En este momento dirigí una mirada a Hipótales, y poco faltó para darle cara, porque vino a mi mente la idea de decirle:
—He aquí, Hipótales, cómo conviene hablar a la persona que se ama; he aquí cómo es bueno enseñarle modestia y humildad, en vez de corromperle, como tú haces con tus adulaciones. Pero viéndole muy inquieto y muy turbado por nuestra conversación, recordé que se había puesto detrás de los demás para ocultarse de Lisis. Contuve, pues, mi lengua, y guardé mis reflexiones. Menéxeno volvió y tomó asiento junto a Lisis. Entonces éste, con su gracia infantil, y sin dar cuenta a Menéxeno, me dijo por lo bajo: —Sócrates, repite ahora delante de Menéxeno todo lo que acabas de decirme.
—Tú mismo se lo dirás, Lisis, porque me has prestado mucha atención.
—Mucha, en efecto.
—Trata de recordar nuestra conversación para repetírsela, y si se te ha olvidado algo, me lo preguntas la primera vez que nos veamos.
—No dejaré de hacerlo, Sócrates, y vive persuadido de ello. Pero pregunta por lo menos a Menéxeno, sobre cualquier otro objeto, porque querría no dejar de escucharte hasta la hora de volver a casa.
—De acuerdo, puesto que lo exiges; pero es preciso que estés dispuesto a venir en mi auxilio, si Menéxeno me hace objeciones, porque ya sabes que es un gran disputador.
—Sí, ¡por Zeus!, es muy disputador, y por eso mismo deseo que hables con él.
—Para que sea yo materia de risa; ¿no es así?
—No ¡por Zeus!, sino para que le escarmientes.
—La cosa no es tan fácil, porque Menéxeno es un hombre terrible, es un verdadero discípulo de Ctesipo. Y el mismo Ctesipo, ¿no ves que está cerca de ti?
—No hagas caso de nada, y razona con Menéxeno; yo te lo suplico.

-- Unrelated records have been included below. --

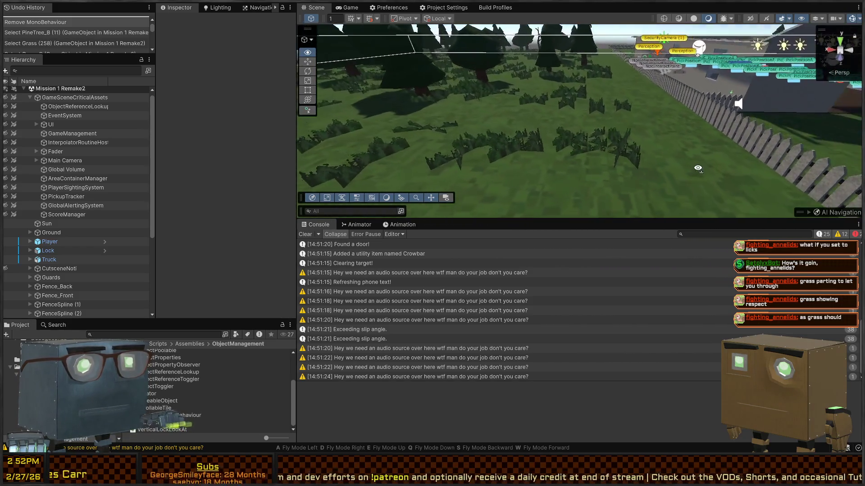
key(w)
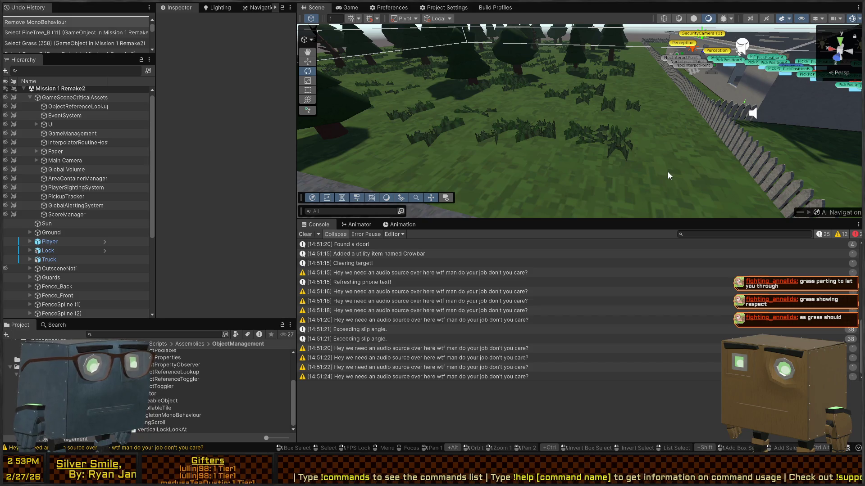
mouse_move(512, 94)
mouse_down()
mouse_move(630, 137)
mouse_move(637, 181)
mouse_up()
scroll(630, 162, up, 2)
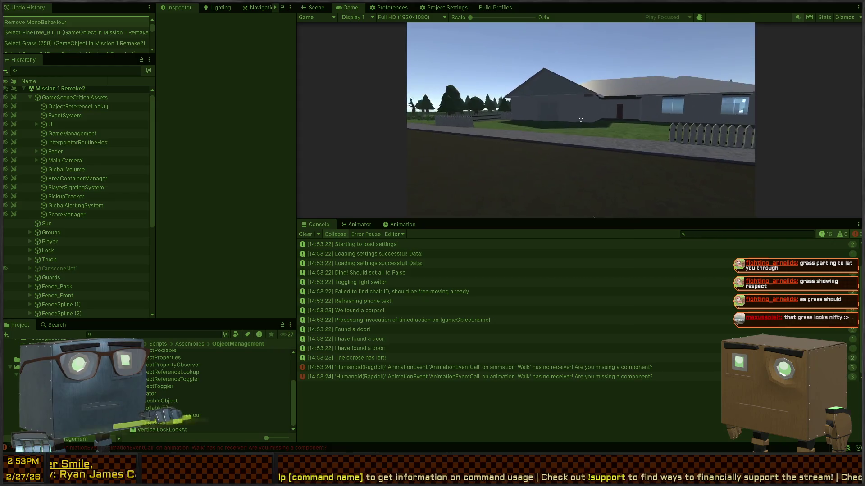
Walk the player from the sidewalk past the fence through the grass and pines, then stop Play mode
mouse_move(581, 120)
key(w)
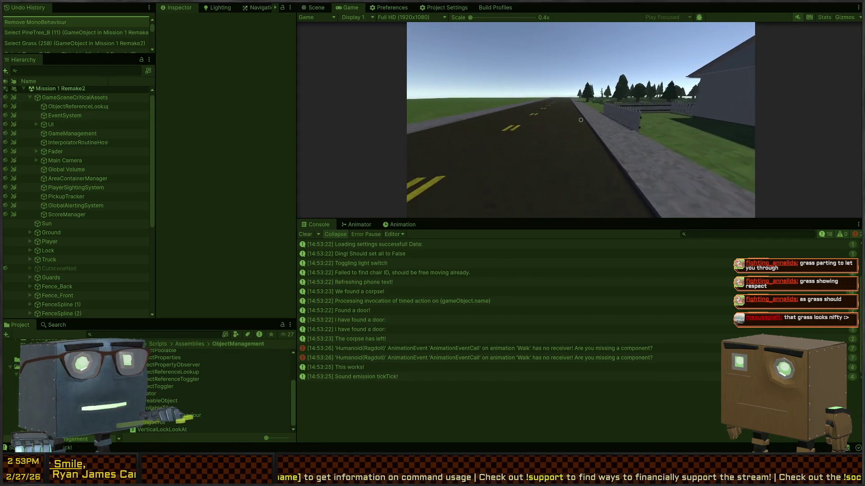
key(w)
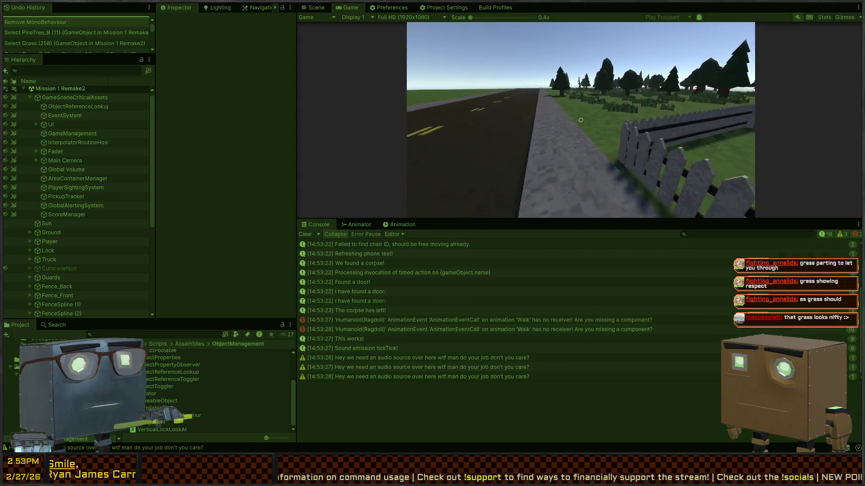
key(w)
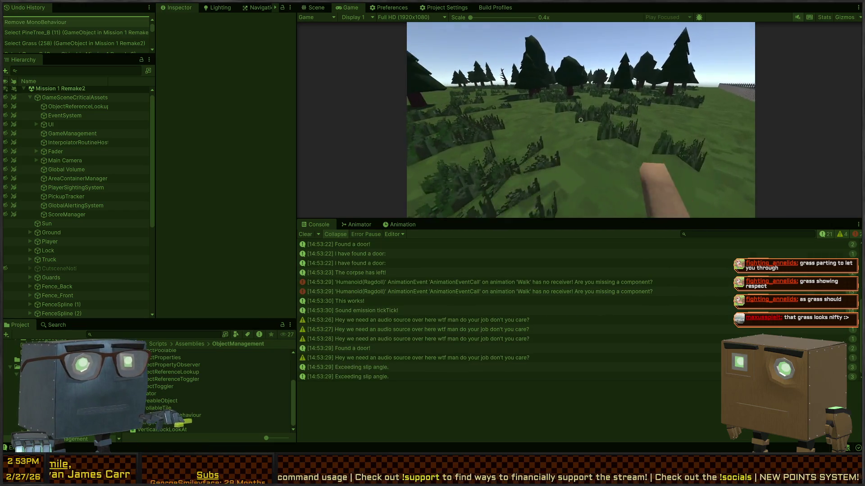
key(w)
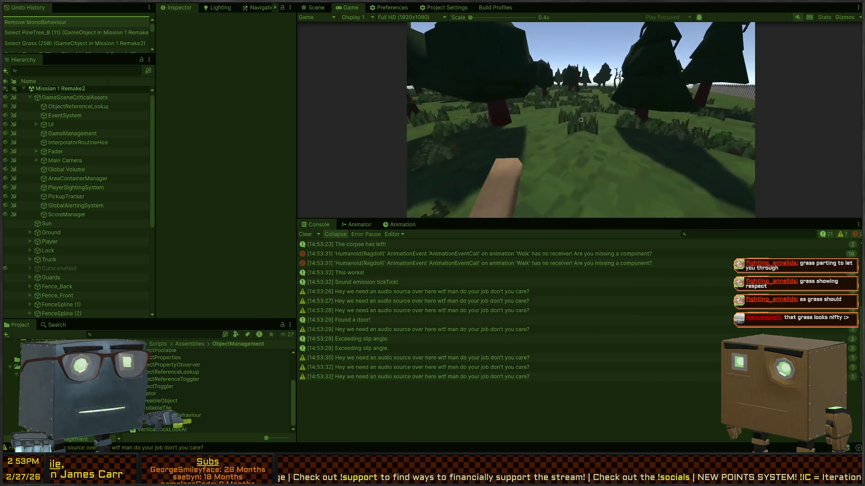
key(w)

—Razonemos; también yo lo quiero.
Como cuchicheábamos entre nosotros, Ctesipo dijo:
—¿Por qué habláis bajo, y no nos hacéis partícipes de la conversación?
—Todo lo contrario; se os va a dar parte, porque hay una cosa que Lisis no comprende, y sobre la que quiere que yo interrogue a Menéxeno, que la entenderá mejor, según dice.
—¿Por qué no preguntarle?
—Es lo que voy a hacer. Menéxeno, dije yo entonces, responde, te lo suplico, a la pregunta que te voy a hacer. Hay una cosa que yo deseo desde mi infancia, así como cada hombre tiene sus caprichos; uno quiere tener caballos; otro, perros; otro, oro; otro, honores. Para mí todo esto es indiferente, y no conozco cosa más envidiable en el mundo que tener amigos, y querría más tener un buen amigo que la mejor codorniz,[5] el mejor gallo, y lo que es más, ¡por Zeus!, el más hermoso caballo y el más precioso perro del mundo; sí, ¡por el Perro!, yo preferiría un amigo a todo el oro de Darío, y a Darío mismo; ¡tan apetecible y tan digna me parece la amistad! Y me llama la atención una cosa, y es que, siendo Lisis y tú tan jóvenes, hayáis tenido la fortuna de adquirir tan pronto un bien tan grande; tú, Menéxeno, inspirando a Lisis un afecto tan vivo y tan precoz; y tú, Lisis, que a tu vez has sabido conquistar a Menéxeno. Con respecto a mí, estoy tan distante de tal fortuna, que ni sé cómo un hombre se hace amigo de otro hombre. Aquí tienes la razón por la que te lo pregunto y te lo pregunto a ti, que tienes que saberlo.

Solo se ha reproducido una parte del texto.